Saved entries
━━━━━━━━━━
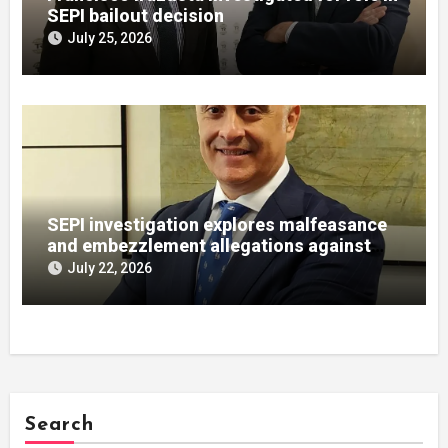
SEPI bailout decision
July 25, 2026
SEPI investigation explores malfeasance
and embezzlement allegations against
Julián Mateos Aparicio
July 22, 2026
Search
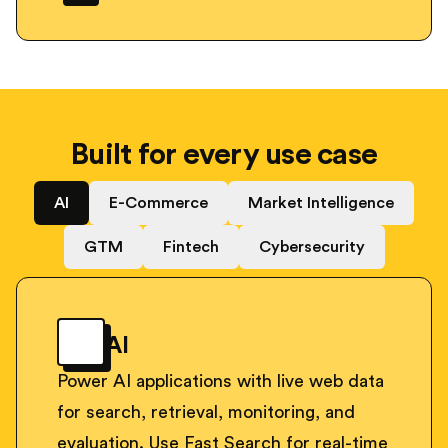
Built for every use case
AI
E-Commerce
Market Intelligence
GTM
Fintech
Cybersecurity
AI
Power AI applications with live web data
for search, retrieval, monitoring, and
evaluation. Use Fast Search for real-time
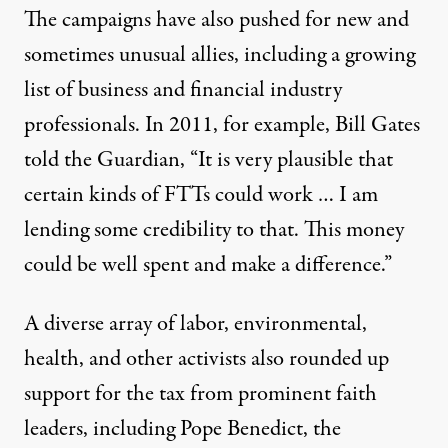
The campaigns have also pushed for new and
sometimes unusual allies, including a growing
list of business and financial industry
professionals. In 2011, for example, Bill Gates
told the
Guardian
, “It is very plausible that
certain kinds of FTTs could work … I am
lending some credibility to that. This money
could be well spent and make a difference.”
A diverse array of labor, environmental,
health, and other activists also rounded up
support for the tax from prominent faith
leaders, including Pope Benedict, the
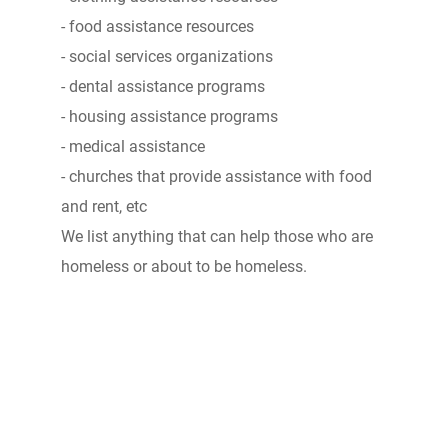
- food assistance resources
- social services organizations
- dental assistance programs
- housing assistance programs
- medical assistance
- churches that provide assistance with food
and rent, etc
We list anything that can help those who are
homeless or about to be homeless.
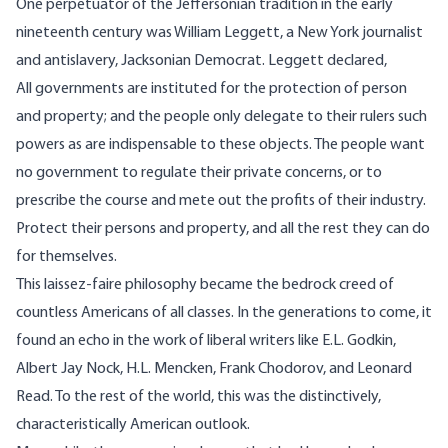
One perpetuator of the Jeffersonian tradition in the early
nineteenth century was William Leggett, a New York journalist
and antislavery, Jacksonian Democrat. Leggett declared,
All governments are instituted for the protection of person
and property; and the people only delegate to their rulers such
powers as are indispensable to these objects. The people want
no government to regulate their private concerns, or to
prescribe the course and mete out the profits of their industry.
Protect their persons and property, and all the rest they can do
for themselves.
This laissez-faire philosophy became the bedrock creed of
countless Americans of all classes. In the generations to come, it
found an echo in the work of liberal writers like E.L. Godkin,
Albert Jay Nock, H.L. Mencken, Frank Chodorov, and Leonard
Read. To the rest of the world, this was the distinctively,
characteristically American outlook.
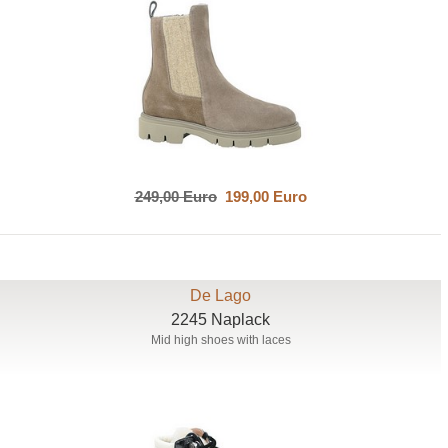
249,00 Euro
199,00 Euro
De Lago
2245 Naplack
Mid high shoes with laces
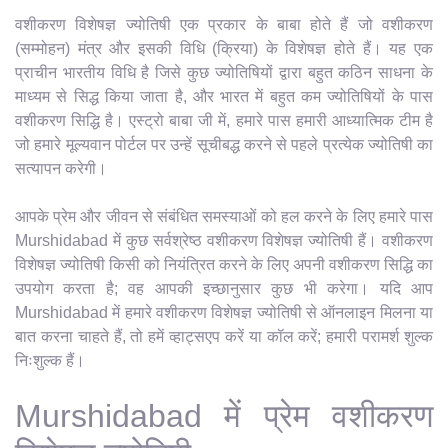
वशीकरण विशेषज्ञ ज्योतिषी एक प्रकार के बाबा होते हैं जो वशीकरण
(सम्मोहन) मंत्र और इसकी विधि (क्रिया) के विशेषज्ञ होते हैं। यह एक
प्राचीन भारतीय विधि है जिसे कुछ ज्योतिषियों द्वारा बहुत कठिन साधना के
माध्यम से सिद्ध किया जाता है, और भारत में बहुत कम ज्योतिषियों के पास
वशीकरण सिद्धि है। एस्ट्रो बाबा जी में, हमारे पास हमारी आध्यात्मिक टीम है
जो हमारे मूल्यवान पोर्टल पर उन्हें सूचीबद्ध करने से पहले प्रत्येक ज्योतिषी का
सत्यापन करेगी।
आपके प्रेम और जीवन से संबंधित समस्याओं को हल करने के लिए हमारे पास
Murshidabad में कुछ सर्वश्रेष्ठ वशीकरण विशेषज्ञ ज्योतिषी हैं। वशीकरण
विशेषज्ञ ज्योतिषी किसी को नियंत्रित करने के लिए अपनी वशीकरण सिद्धि का
उपयोग करता है; वह आपकी इच्छानुसार कुछ भी करेगा। यदि आप
Murshidabad में हमारे वशीकरण विशेषज्ञ ज्योतिषी से ऑनलाइन मिलना या
बात करना चाहते हैं, तो हमें व्हाट्सएप करें या कॉल करें; हमारी परामर्श शुल्क
निःशुल्क हैं।
Murshidabad में प्रेम वशीकरण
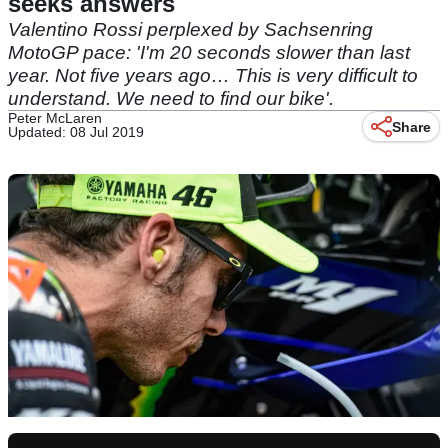
seeks answers
Valentino Rossi perplexed by Sachsenring
MotoGP pace: 'I'm 20 seconds slower than last
year. Not five years ago… This is very difficult to
understand. We need to find our bike'.
Peter McLaren
Share
Updated: 08 Jul 2019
━━━━━━━━━━
• _Task requirements_
Display each line of the entries above that contains the string "Murshidabad". The match is case-sensitive.

• _Solution_
Murshidabad में कुछ सर्वश्रेष्ठ वशीकरण विशेषज्ञ ज्योतिषी हैं। वशीकरण
Murshidabad में हमारे वशीकरण विशेषज्ञ ज्योतिषी से ऑनलाइन मिलना या
Murshidabad में प्रेम वशीकरण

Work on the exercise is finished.